**EXERCISE BRIEF**
Pick out and copy each line of the listing below that contains the word "para".

(Extracted page text data)
########

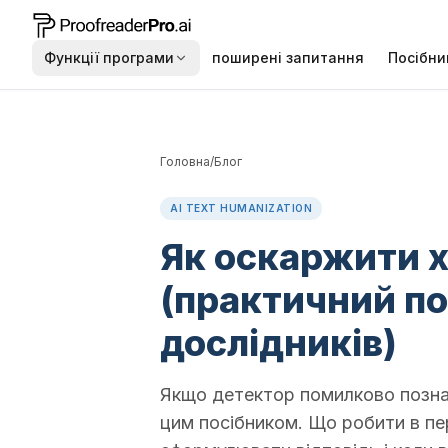
Функції програми
поширені запитання
Посібни
Головна
/
Блог
AI TEXT HUMANIZATION
Як оскаржити х
(практичний по
дослідників)
Якщо детектор помилково позна
цим посібником. Що робити в пер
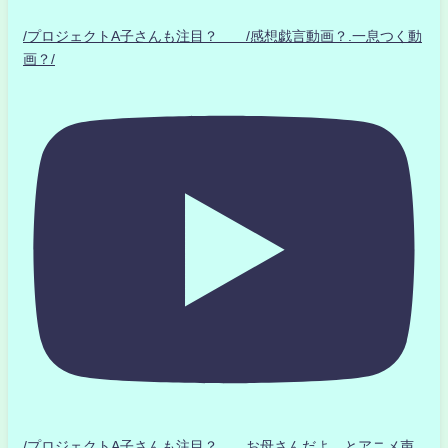
/プロジェクトA子さんも注目？ /感想戯言動画？.一息つく動
画？/
/プロジェクトA子さんも注目？ お母さんだよ とアニメ声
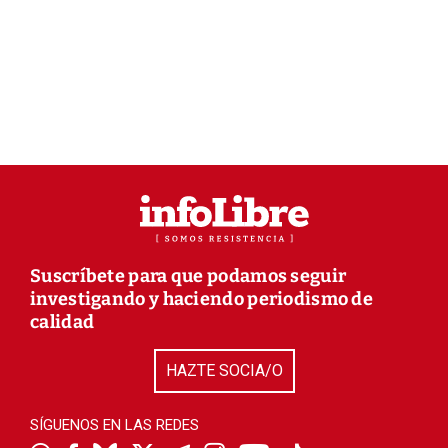
Suscríbete para que podamos seguir
investigando y haciendo periodismo de
calidad
HAZTE SOCIA/O
SÍGUENOS EN LAS REDES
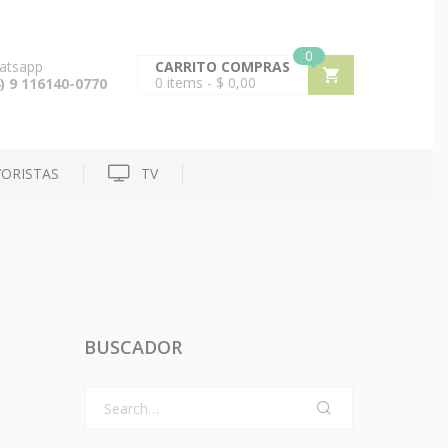
0
atsapp
CARRITO COMPRAS
0
items -
$
0,00
) 9 116140-0770
ORISTAS
TV
BUSCADOR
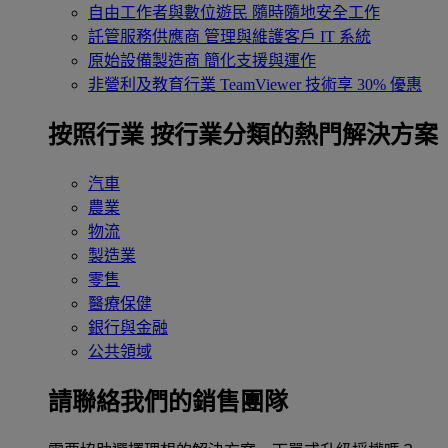
自由工作者與數位遊民
隨時隨地安全工作
託管服務供應商
管理與維護客戶 IT 系統
原始設備製造商
簡化支援與運作
非營利及教育行業
TeamViewer 技術享 30% 優惠
按照行業
按行業分類的熱門解決方案
汽車
農業
物流
製造業
零售
醫療保健
銀行與金融
公共領域
請聯絡我們的銷售團隊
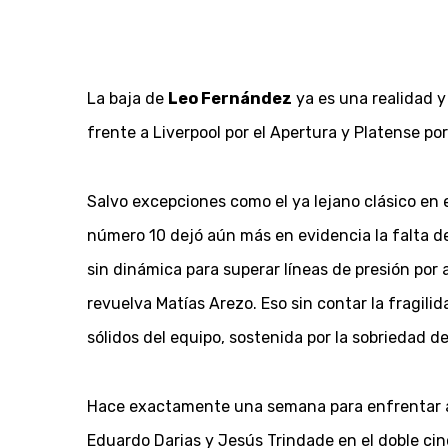
La baja de
Leo Fernández
ya es una realidad 
frente a Liverpool por el Apertura y Platense po
Salvo excepciones como el ya lejano clásico en 
número 10 dejó aún más en evidencia la falta de
sin dinámica para superar líneas de presión por 
revuelva Matías Arezo. Eso sin contar la fragil
sólidos del equipo, sostenida por la sobriedad d
Hace exactamente una semana para enfrentar a 
Eduardo Darias y Jesús Trindade en el doble ci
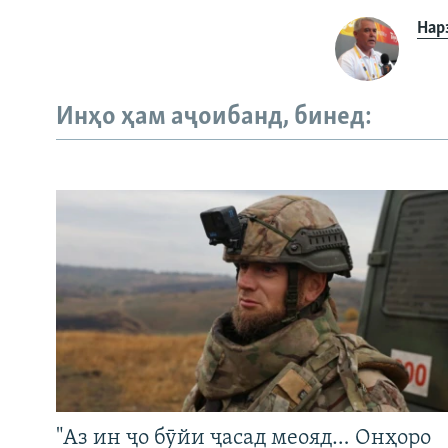
Нар
Инҳо ҳам аҷоибанд, бинед:
"Аз ин ҷо бӯйи ҷасад меояд… Онҳоро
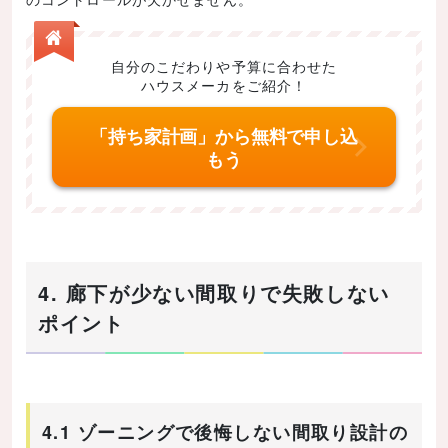
自分のこだわりや予算に合わせた
ハウスメーカをご紹介！
「持ち家計画」から無料で申し込
もう
4. 廊下が少ない間取りで失敗しない
ポイント
4.1 ゾーニングで後悔しない間取り設計の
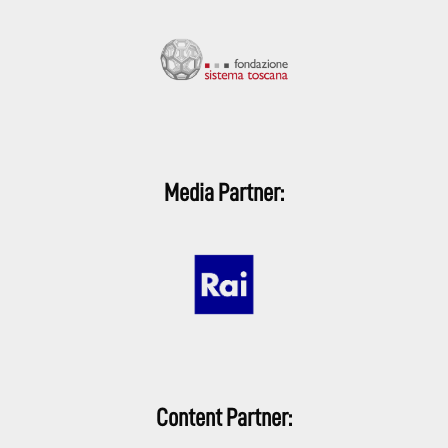
Media Partner:
Content Partner:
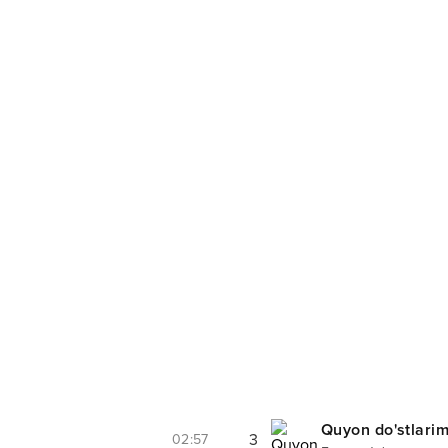
Quyon do'stlari
3
02:57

########

**RESULT OF THE EXERCISE**
Suscríbete para que podamos seguir
sin dinámica para superar líneas de presión por 
Hace exactamente una semana para enfrentar a 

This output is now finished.